Shepherd: Do the judges appreciate their role in Wisconsin’s mass incarceration problem? 

O’Hear: I don’t have the sense that there is a whole lot of systemic thinking like that on the part of the judges. I think that the judges see one case at a time coming before them. Judges don’t decide the incarceration rate for Wisconsin will be X. I think the judges see themselves as making the right decision case by case by case, without necessarily thinking a whole lot about how thousands of case-by-case-by-case decisions made by hundreds of judges across the state are adding up to mass incarceration. And in fairness to the judges, they are busy people and they are consumed with this case-by-case-by-case management.

Shepherd: Also, as you point out in your book, the judges aren’t accountable to the Department of Corrections. They’re accountable to the people who elect them in their local communities.

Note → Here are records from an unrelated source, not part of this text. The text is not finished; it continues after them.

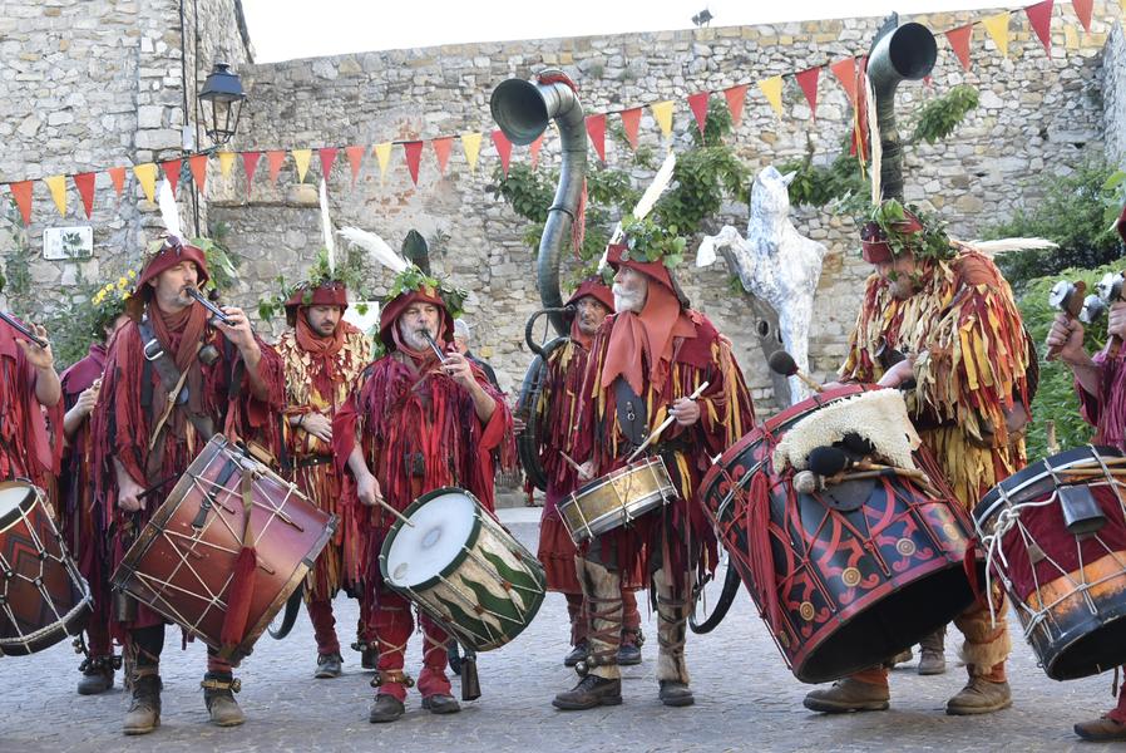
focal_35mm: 57
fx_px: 1784
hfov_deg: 35.0
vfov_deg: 23.8
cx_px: 563
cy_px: 376
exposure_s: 1/125
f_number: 5.6
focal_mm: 38
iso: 400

O’Hear: I do think that this is one of the broader systemic problems which has caused mass incarceration not only in Wisconsin, but across the country. The judges make the decisions that fill the prisons. Judges almost everywhere in the United States are locally elected. Those local voters only pay a very small portion of the bill for mass incarceration. It’s the state and state taxpayers as a whole who pay the bill. Some criminologists refer to this as the “correctional free lunch.” Judges get a free lunch when they send a local troublemaker to state prison and basically make the problem a state-level problem, not a local problem.

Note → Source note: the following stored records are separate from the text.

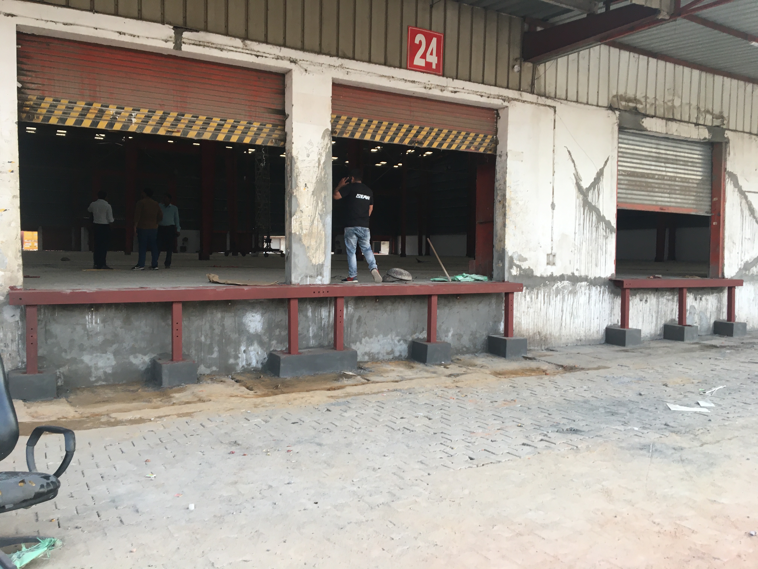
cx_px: 379
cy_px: 284
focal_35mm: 29
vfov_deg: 48.2
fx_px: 635
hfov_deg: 61.7
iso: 25
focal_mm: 4.15
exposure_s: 1/33
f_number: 2.2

Shepherd: Another myth you take on is the belief that our prisons are full of nonviolent drug offenders who are victims of the War on Drugs. 

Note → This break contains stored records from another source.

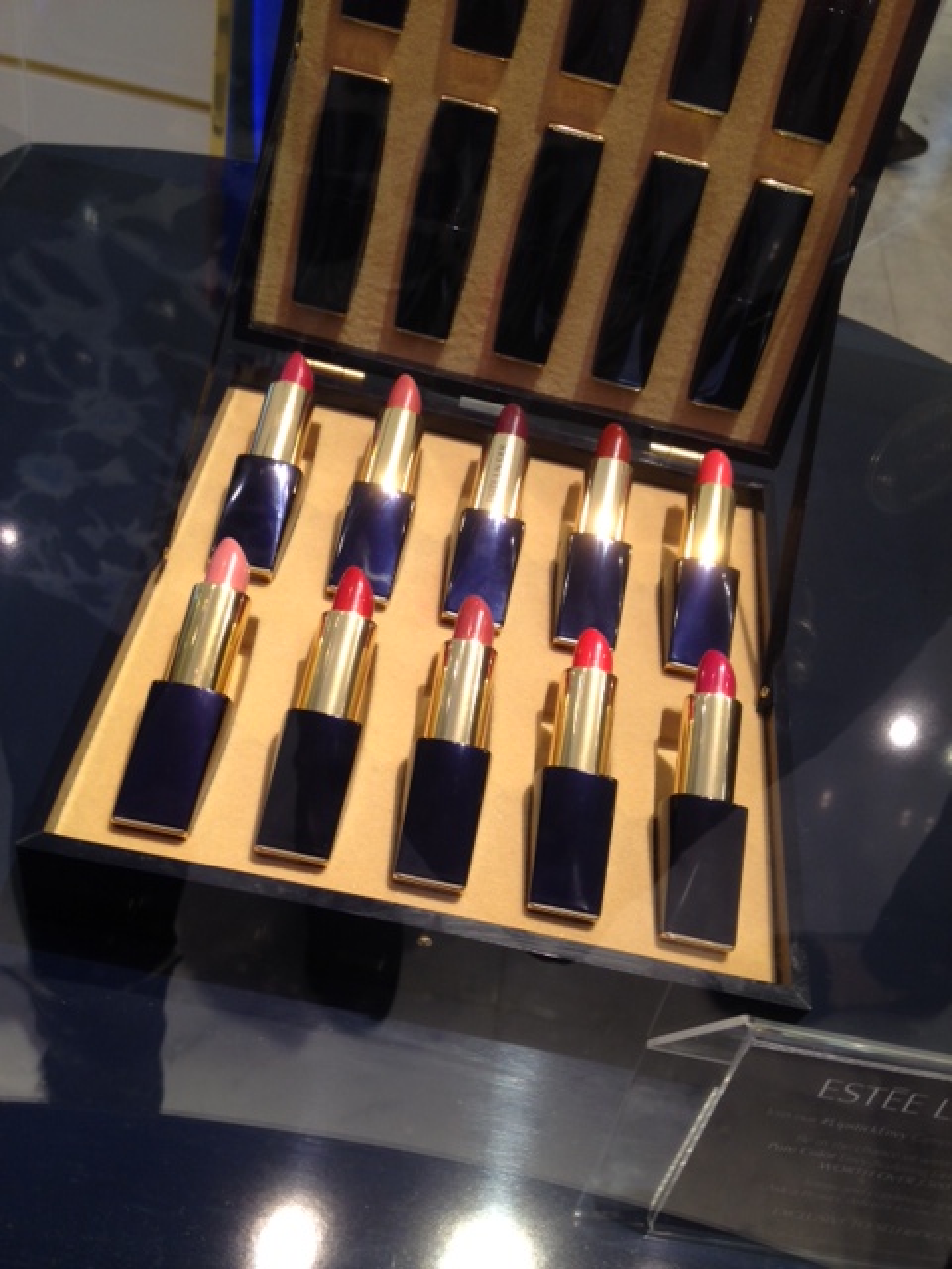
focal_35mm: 35
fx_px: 1283
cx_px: 476
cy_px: 634
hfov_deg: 40.7
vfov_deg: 52.6
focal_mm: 4.28
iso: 50
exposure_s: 1/24
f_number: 2.4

O’Hear: That’s a very common misperception. We had a lot more drug incarceration around 2000. There was a pretty significant increase in drug incarceration in the 1990s, which really came out of Milwaukee because the DA’s office in Milwaukee took a really strong “tough on crack” stance. From Milwaukee we were sending an awful lot of predominantly black young men to state prison for crack offenses in the ’90s. But even at the height of the War on Drugs the prison population was still only about 15% drug offenders, and it’s come down pretty markedly since then. I think this is a quiet but important story. There’s been a pretty dramatic decrease in the number of drug offenders in prison in the state since the early 2000s. That decrease corresponds very closely with a dramatic decline in drug arrests in Milwaukee. There you might be seeing corrections numbers being driven in significant ways by policing strategy decisions. That’s not a connection many people make.

Shepherd: One bright spot you highlight is the Treatment Alternatives and Diversion (TAD) program, which was championed by the faith-based coalition WISDOM. TAD is a county-based program that allows local leaders to create treatment programs for offenders with a substance use problem, instead of sending them to jail. 

O’Hear: There’s more money going into TAD now and I think that’s a good thing. The research on TAD, which comes out of the University of Wisconsin-Madison, finds that the program is successful, that it achieves some significant reductions in jail time and prison time, and that the overall savings to the state of TAD exceed the amount of money that’s going into the TAD program.

What I think is really important about TAD, and why it’s successful, is that TAD is empowering local criminal justice leaders to be creative, to set up new programs, to divert people from prison. We have this historical problem of the correctional free lunch. You’re a busy judge or a busy prosecutor and you have a troublemaker and it becomes a pretty easy choice to ship him off to state prison and get him out of your hair for a few years. What TAD does is allow local officials to set up options or alternatives. Those local officials will be invested in those options and will want to see them succeed and will want to see them utilized and to prove themselves successful. I think it changes the political dynamics and fiscal dynamics in important ways. Now your local decision-makers are much more drawn to alternatives to incarceration.

O’Hear will launch Wisconsin Sentencing in the Tough-on-Crime Era at 7 p.m. on Tuesday, Jan. 17, at Boswell Book Co., 2559 N. Downer Ave. He’ll also appear on Mike Gousha’s “On the Issues” Marquette Law School Series on Thursday, Jan. 26.